Mainstream acts aside, with few exceptions, Balkan Beats is an immigrant phenomenon. It is a sound created in the West, spread by refugees fleeing Balkan wars and driven by nostalgia for their homeland. German-Romanian Frankfurt DJ Shantel likens Balkan Beats to the music created in London and New York in the sixties when a generation of immigrants from the West Indies brought their roots and music to the West to father dancehall and ska. Likewise, Balkan Beats is a sound created in exile with one ear directed at the homeland and the other at Western pop and rock.
To understand what the DJs and musicians of Balkan Beats are doing it helps to know where they are coming from musically. Many have come from former Yugoslavia, where they grew up surrounded by the musical phenomenon known as turbo-folk, a pejorative term used to describe, in most instances, a kind of fast-paced, homegrown, folk-rooted popular music widespread in Serbia and Bosnia. Turbo-folk is a hybrid of traditional rural melodies and modern electropop played by Slavs and Gypsies alike and characterized by maniacal keyboards and yowling oriental vocals. It’s a smorgasbord of musical traditions, including popular music of Serbian and Gypsy brass bands, Middle Eastern beats, Turkish and Greek pop music on one side and rock and roll and contemporary electronic dance music on the other.
Turbo-folk was derived from contemporary Balkan folk, but uses electronic instruments instead of the traditional accordion. Perhaps turbo-folk can be distinguished from its predecessors by its incorporation of western elements like electric guitar and heavier, dance oriented beats. Also, whereas traditional folk music sang of such innocent subjects as beautiful villages, flowery fields, and unhappy love, turbo-folk took drugs, alcohol, luxury cars, immorality, adultery and revenge as its subject matter and set it to folk melodies, strong beats and synthesizers. The term itself was coined in the late 80s by wacky Montenegrin rocker Rambo Amadeus, who intended to make a satirical commentary on what he saw as a more or less negative musical phenomenon.
The child of war-years, turbo-folk was the musical expression of a nationalistic, isolated country, brought to its knees by hyperinflation. It was the soundtrack of Serbia in the 90s: a brash, plastic hybrid sound celebrating the values of Belgrade’s new rich: the criminal elite, the smugglers, the racketeers. The sound became the house style of expensive new venues in New Belgrade like Folkoteka, along with the sound of the trashy new Milosević sponsored television stations like TV Pink and TV Palma. They’d broadcast turbo-folk videos of artists such as Snezana Babic Sneki and Dragana Mirković—the quintessential video filled with gold jewelry, luxury cars and huge new houses, depicting young women in knock-off Versace living it up in the mirrored bars and casinos of Belgrade’s luxury hotels—the Intercontinental, the Hyatt, the Metropolitan.

■ **AVAILABLE DATA**:

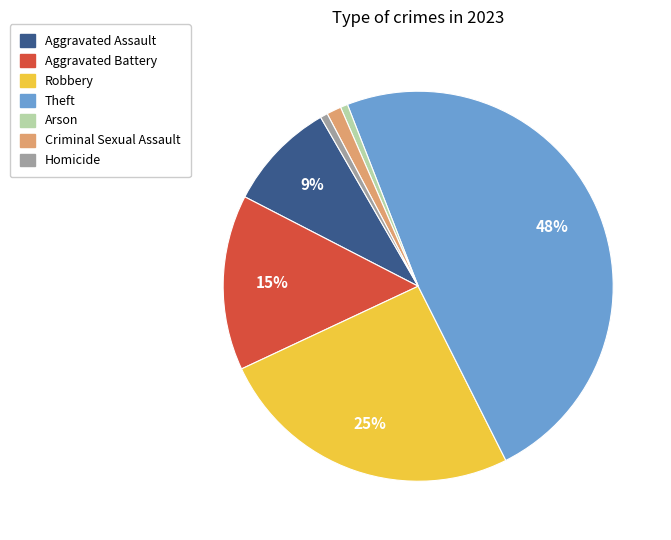

To the nearest percent, what is the combined percentage of Arson and Robbery?

26%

■ **REQUEST 1**:
Reproduce the stretch from "The child of" through "Hyatt, the Metropolitan." in the Balkan Beats passage.
■ **REQUEST 2**:
In one to three sentences, explain why Rambo Amadeus coined the term "turbo-folk," according to the Balkan Beats passage.
Rely on the Balkan Beats passage alone.

■ **WRITTEN REPLY 1**:
The child of war-years, turbo-folk was the musical expression of a nationalistic, isolated country, brought to its knees by hyperinflation. It was the soundtrack of Serbia in the 90s: a brash, plastic hybrid sound celebrating the values of Belgrade’s new rich: the criminal elite, the smugglers, the racketeers. The sound became the house style of expensive new venues in New Belgrade like Folkoteka, along with the sound of the trashy new Milosević sponsored television stations like TV Pink and TV Palma. They’d broadcast turbo-folk videos of artists such as Snezana Babic Sneki and Dragana Mirković—the quintessential video filled with gold jewelry, luxury cars and huge new houses, depicting young women in knock-off Versace living it up in the mirrored bars and casinos of Belgrade’s luxury hotels—the Intercontinental, the Hyatt, the Metropolitan.

■ **WRITTEN REPLY 2**:
Rambo Amadeus coined the term in the late 80s as satirical commentary. He saw turbo-folk as a more or less negative musical phenomenon.